Transcribe all of the entries below line for line, leaving every character unchanged.

Begin Recorded information

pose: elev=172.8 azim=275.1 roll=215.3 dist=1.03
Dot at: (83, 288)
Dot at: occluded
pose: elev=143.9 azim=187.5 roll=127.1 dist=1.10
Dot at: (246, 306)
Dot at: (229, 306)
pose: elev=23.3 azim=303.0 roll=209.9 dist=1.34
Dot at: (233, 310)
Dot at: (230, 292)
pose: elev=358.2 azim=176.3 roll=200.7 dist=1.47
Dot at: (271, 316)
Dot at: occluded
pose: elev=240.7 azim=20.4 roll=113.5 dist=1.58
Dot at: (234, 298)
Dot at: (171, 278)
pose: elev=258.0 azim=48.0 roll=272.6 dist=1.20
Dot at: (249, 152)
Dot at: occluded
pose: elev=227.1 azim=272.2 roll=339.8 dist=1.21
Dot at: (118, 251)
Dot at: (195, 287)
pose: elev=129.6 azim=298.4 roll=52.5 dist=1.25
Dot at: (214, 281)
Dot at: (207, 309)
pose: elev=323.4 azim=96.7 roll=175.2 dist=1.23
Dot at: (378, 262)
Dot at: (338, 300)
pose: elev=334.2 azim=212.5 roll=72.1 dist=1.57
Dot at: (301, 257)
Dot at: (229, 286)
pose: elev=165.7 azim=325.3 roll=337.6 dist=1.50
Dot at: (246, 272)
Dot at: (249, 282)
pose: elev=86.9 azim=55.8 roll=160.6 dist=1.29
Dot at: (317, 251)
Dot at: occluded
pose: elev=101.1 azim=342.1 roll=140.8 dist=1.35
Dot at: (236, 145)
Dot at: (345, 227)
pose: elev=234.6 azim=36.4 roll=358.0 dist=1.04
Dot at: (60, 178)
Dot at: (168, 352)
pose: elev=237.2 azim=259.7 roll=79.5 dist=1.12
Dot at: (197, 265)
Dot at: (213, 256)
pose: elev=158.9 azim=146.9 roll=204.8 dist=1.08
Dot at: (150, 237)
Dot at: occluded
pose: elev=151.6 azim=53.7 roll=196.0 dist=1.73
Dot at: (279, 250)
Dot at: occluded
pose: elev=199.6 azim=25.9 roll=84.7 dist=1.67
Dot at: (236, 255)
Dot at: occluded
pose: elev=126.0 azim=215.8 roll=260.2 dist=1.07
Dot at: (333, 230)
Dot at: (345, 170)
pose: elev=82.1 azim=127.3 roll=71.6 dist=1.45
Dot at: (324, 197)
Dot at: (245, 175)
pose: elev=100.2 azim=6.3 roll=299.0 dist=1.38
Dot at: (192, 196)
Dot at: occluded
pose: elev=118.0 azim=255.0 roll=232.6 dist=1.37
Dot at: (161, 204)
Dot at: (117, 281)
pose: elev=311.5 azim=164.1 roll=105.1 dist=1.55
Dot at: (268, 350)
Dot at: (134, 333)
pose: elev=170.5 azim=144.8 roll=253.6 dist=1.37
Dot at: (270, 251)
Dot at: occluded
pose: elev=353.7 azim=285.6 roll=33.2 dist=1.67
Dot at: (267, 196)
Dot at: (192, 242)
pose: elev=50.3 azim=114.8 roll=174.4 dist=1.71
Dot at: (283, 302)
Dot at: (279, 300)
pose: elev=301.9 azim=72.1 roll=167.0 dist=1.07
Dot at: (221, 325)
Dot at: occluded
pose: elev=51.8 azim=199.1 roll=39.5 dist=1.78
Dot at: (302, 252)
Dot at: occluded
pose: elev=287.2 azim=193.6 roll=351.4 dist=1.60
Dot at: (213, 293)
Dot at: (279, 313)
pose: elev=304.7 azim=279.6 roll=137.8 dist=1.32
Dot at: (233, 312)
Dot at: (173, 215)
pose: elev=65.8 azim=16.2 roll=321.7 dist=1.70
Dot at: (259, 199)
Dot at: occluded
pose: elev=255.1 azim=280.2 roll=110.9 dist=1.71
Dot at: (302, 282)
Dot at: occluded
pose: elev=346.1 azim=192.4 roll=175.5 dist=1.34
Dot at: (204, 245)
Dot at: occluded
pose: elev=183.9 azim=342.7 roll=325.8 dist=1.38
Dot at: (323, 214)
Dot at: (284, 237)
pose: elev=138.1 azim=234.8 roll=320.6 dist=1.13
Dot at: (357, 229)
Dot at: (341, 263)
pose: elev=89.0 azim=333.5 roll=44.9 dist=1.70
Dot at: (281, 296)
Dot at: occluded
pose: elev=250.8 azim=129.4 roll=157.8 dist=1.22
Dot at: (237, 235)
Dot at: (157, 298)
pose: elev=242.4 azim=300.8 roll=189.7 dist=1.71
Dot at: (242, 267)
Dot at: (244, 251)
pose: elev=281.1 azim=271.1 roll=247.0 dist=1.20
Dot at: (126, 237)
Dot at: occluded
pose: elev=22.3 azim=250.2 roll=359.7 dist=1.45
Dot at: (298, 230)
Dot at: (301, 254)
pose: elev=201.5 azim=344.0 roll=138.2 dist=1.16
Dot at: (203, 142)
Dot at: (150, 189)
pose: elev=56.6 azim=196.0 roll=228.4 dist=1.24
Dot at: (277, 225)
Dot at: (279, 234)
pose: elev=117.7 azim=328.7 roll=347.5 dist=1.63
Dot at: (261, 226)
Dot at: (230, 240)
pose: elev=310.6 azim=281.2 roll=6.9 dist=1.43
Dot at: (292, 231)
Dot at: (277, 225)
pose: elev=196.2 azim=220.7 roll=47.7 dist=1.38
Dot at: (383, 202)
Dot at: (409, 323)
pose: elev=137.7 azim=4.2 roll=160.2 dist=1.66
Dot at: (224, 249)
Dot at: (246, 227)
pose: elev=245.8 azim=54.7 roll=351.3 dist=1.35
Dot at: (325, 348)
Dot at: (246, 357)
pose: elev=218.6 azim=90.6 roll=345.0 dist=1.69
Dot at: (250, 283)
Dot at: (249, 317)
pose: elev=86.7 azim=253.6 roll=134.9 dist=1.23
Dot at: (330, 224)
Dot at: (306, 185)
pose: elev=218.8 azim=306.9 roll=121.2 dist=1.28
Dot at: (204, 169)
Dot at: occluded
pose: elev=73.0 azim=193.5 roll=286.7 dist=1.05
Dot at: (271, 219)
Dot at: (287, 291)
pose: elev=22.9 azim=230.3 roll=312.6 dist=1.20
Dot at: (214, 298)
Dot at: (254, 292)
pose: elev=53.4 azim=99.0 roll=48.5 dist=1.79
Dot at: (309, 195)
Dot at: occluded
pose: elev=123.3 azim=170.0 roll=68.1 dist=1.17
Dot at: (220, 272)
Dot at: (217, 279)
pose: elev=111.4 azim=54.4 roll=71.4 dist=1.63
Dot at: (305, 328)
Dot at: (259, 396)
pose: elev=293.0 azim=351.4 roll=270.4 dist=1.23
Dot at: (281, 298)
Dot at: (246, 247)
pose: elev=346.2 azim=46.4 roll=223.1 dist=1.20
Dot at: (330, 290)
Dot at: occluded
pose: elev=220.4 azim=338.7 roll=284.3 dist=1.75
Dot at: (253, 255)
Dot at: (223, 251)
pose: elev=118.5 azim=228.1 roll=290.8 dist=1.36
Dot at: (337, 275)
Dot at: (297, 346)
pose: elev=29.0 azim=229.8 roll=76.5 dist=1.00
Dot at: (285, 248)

End Recorded information

The solution:
pose: elev=172.8 azim=275.1 roll=215.3 dist=1.03
Dot at: (83, 288)
Dot at: occluded
pose: elev=143.9 azim=187.5 roll=127.1 dist=1.10
Dot at: (246, 306)
Dot at: (229, 306)
pose: elev=23.3 azim=303.0 roll=209.9 dist=1.34
Dot at: (233, 310)
Dot at: (230, 292)
pose: elev=358.2 azim=176.3 roll=200.7 dist=1.47
Dot at: (271, 316)
Dot at: occluded
pose: elev=240.7 azim=20.4 roll=113.5 dist=1.58
Dot at: (234, 298)
Dot at: (171, 278)
pose: elev=258.0 azim=48.0 roll=272.6 dist=1.20
Dot at: (249, 152)
Dot at: occluded
pose: elev=227.1 azim=272.2 roll=339.8 dist=1.21
Dot at: (118, 251)
Dot at: (195, 287)
pose: elev=129.6 azim=298.4 roll=52.5 dist=1.25
Dot at: (214, 281)
Dot at: (207, 309)
pose: elev=323.4 azim=96.7 roll=175.2 dist=1.23
Dot at: (378, 262)
Dot at: (338, 300)
pose: elev=334.2 azim=212.5 roll=72.1 dist=1.57
Dot at: (301, 257)
Dot at: (229, 286)
pose: elev=165.7 azim=325.3 roll=337.6 dist=1.50
Dot at: (246, 272)
Dot at: (249, 282)
pose: elev=86.9 azim=55.8 roll=160.6 dist=1.29
Dot at: (317, 251)
Dot at: occluded
pose: elev=101.1 azim=342.1 roll=140.8 dist=1.35
Dot at: (236, 145)
Dot at: (345, 227)
pose: elev=234.6 azim=36.4 roll=358.0 dist=1.04
Dot at: (60, 178)
Dot at: (168, 352)
pose: elev=237.2 azim=259.7 roll=79.5 dist=1.12
Dot at: (197, 265)
Dot at: (213, 256)
pose: elev=158.9 azim=146.9 roll=204.8 dist=1.08
Dot at: (150, 237)
Dot at: occluded
pose: elev=151.6 azim=53.7 roll=196.0 dist=1.73
Dot at: (279, 250)
Dot at: occluded
pose: elev=199.6 azim=25.9 roll=84.7 dist=1.67
Dot at: (236, 255)
Dot at: occluded
pose: elev=126.0 azim=215.8 roll=260.2 dist=1.07
Dot at: (333, 230)
Dot at: (345, 170)
pose: elev=82.1 azim=127.3 roll=71.6 dist=1.45
Dot at: (324, 197)
Dot at: (245, 175)
pose: elev=100.2 azim=6.3 roll=299.0 dist=1.38
Dot at: (192, 196)
Dot at: occluded
pose: elev=118.0 azim=255.0 roll=232.6 dist=1.37
Dot at: (161, 204)
Dot at: (117, 281)
pose: elev=311.5 azim=164.1 roll=105.1 dist=1.55
Dot at: (268, 350)
Dot at: (134, 333)
pose: elev=170.5 azim=144.8 roll=253.6 dist=1.37
Dot at: (270, 251)
Dot at: occluded
pose: elev=353.7 azim=285.6 roll=33.2 dist=1.67
Dot at: (267, 196)
Dot at: (192, 242)
pose: elev=50.3 azim=114.8 roll=174.4 dist=1.71
Dot at: (283, 302)
Dot at: (279, 300)
pose: elev=301.9 azim=72.1 roll=167.0 dist=1.07
Dot at: (221, 325)
Dot at: occluded
pose: elev=51.8 azim=199.1 roll=39.5 dist=1.78
Dot at: (302, 252)
Dot at: occluded
pose: elev=287.2 azim=193.6 roll=351.4 dist=1.60
Dot at: (213, 293)
Dot at: (279, 313)
pose: elev=304.7 azim=279.6 roll=137.8 dist=1.32
Dot at: (233, 312)
Dot at: (173, 215)
pose: elev=65.8 azim=16.2 roll=321.7 dist=1.70
Dot at: (259, 199)
Dot at: occluded
pose: elev=255.1 azim=280.2 roll=110.9 dist=1.71
Dot at: (302, 282)
Dot at: occluded
pose: elev=346.1 azim=192.4 roll=175.5 dist=1.34
Dot at: (204, 245)
Dot at: occluded
pose: elev=183.9 azim=342.7 roll=325.8 dist=1.38
Dot at: (323, 214)
Dot at: (284, 237)
pose: elev=138.1 azim=234.8 roll=320.6 dist=1.13
Dot at: (357, 229)
Dot at: (341, 263)
pose: elev=89.0 azim=333.5 roll=44.9 dist=1.70
Dot at: (281, 296)
Dot at: occluded
pose: elev=250.8 azim=129.4 roll=157.8 dist=1.22
Dot at: (237, 235)
Dot at: (157, 298)
pose: elev=242.4 azim=300.8 roll=189.7 dist=1.71
Dot at: (242, 267)
Dot at: (244, 251)
pose: elev=281.1 azim=271.1 roll=247.0 dist=1.20
Dot at: (126, 237)
Dot at: occluded
pose: elev=22.3 azim=250.2 roll=359.7 dist=1.45
Dot at: (298, 230)
Dot at: (301, 254)
pose: elev=201.5 azim=344.0 roll=138.2 dist=1.16
Dot at: (203, 142)
Dot at: (150, 189)
pose: elev=56.6 azim=196.0 roll=228.4 dist=1.24
Dot at: (277, 225)
Dot at: (279, 234)
pose: elev=117.7 azim=328.7 roll=347.5 dist=1.63
Dot at: (261, 226)
Dot at: (230, 240)
pose: elev=310.6 azim=281.2 roll=6.9 dist=1.43
Dot at: (292, 231)
Dot at: (277, 225)
pose: elev=196.2 azim=220.7 roll=47.7 dist=1.38
Dot at: (383, 202)
Dot at: (409, 323)
pose: elev=137.7 azim=4.2 roll=160.2 dist=1.66
Dot at: (224, 249)
Dot at: (246, 227)
pose: elev=245.8 azim=54.7 roll=351.3 dist=1.35
Dot at: (325, 348)
Dot at: (246, 357)
pose: elev=218.6 azim=90.6 roll=345.0 dist=1.69
Dot at: (250, 283)
Dot at: (249, 317)
pose: elev=86.7 azim=253.6 roll=134.9 dist=1.23
Dot at: (330, 224)
Dot at: (306, 185)
pose: elev=218.8 azim=306.9 roll=121.2 dist=1.28
Dot at: (204, 169)
Dot at: occluded
pose: elev=73.0 azim=193.5 roll=286.7 dist=1.05
Dot at: (271, 219)
Dot at: (287, 291)
pose: elev=22.9 azim=230.3 roll=312.6 dist=1.20
Dot at: (214, 298)
Dot at: (254, 292)
pose: elev=53.4 azim=99.0 roll=48.5 dist=1.79
Dot at: (309, 195)
Dot at: occluded
pose: elev=123.3 azim=170.0 roll=68.1 dist=1.17
Dot at: (220, 272)
Dot at: (217, 279)
pose: elev=111.4 azim=54.4 roll=71.4 dist=1.63
Dot at: (305, 328)
Dot at: (259, 396)
pose: elev=293.0 azim=351.4 roll=270.4 dist=1.23
Dot at: (281, 298)
Dot at: (246, 247)
pose: elev=346.2 azim=46.4 roll=223.1 dist=1.20
Dot at: (330, 290)
Dot at: occluded
pose: elev=220.4 azim=338.7 roll=284.3 dist=1.75
Dot at: (253, 255)
Dot at: (223, 251)
pose: elev=118.5 azim=228.1 roll=290.8 dist=1.36
Dot at: (337, 275)
Dot at: (297, 346)
pose: elev=29.0 azim=229.8 roll=76.5 dist=1.00
Dot at: (285, 248)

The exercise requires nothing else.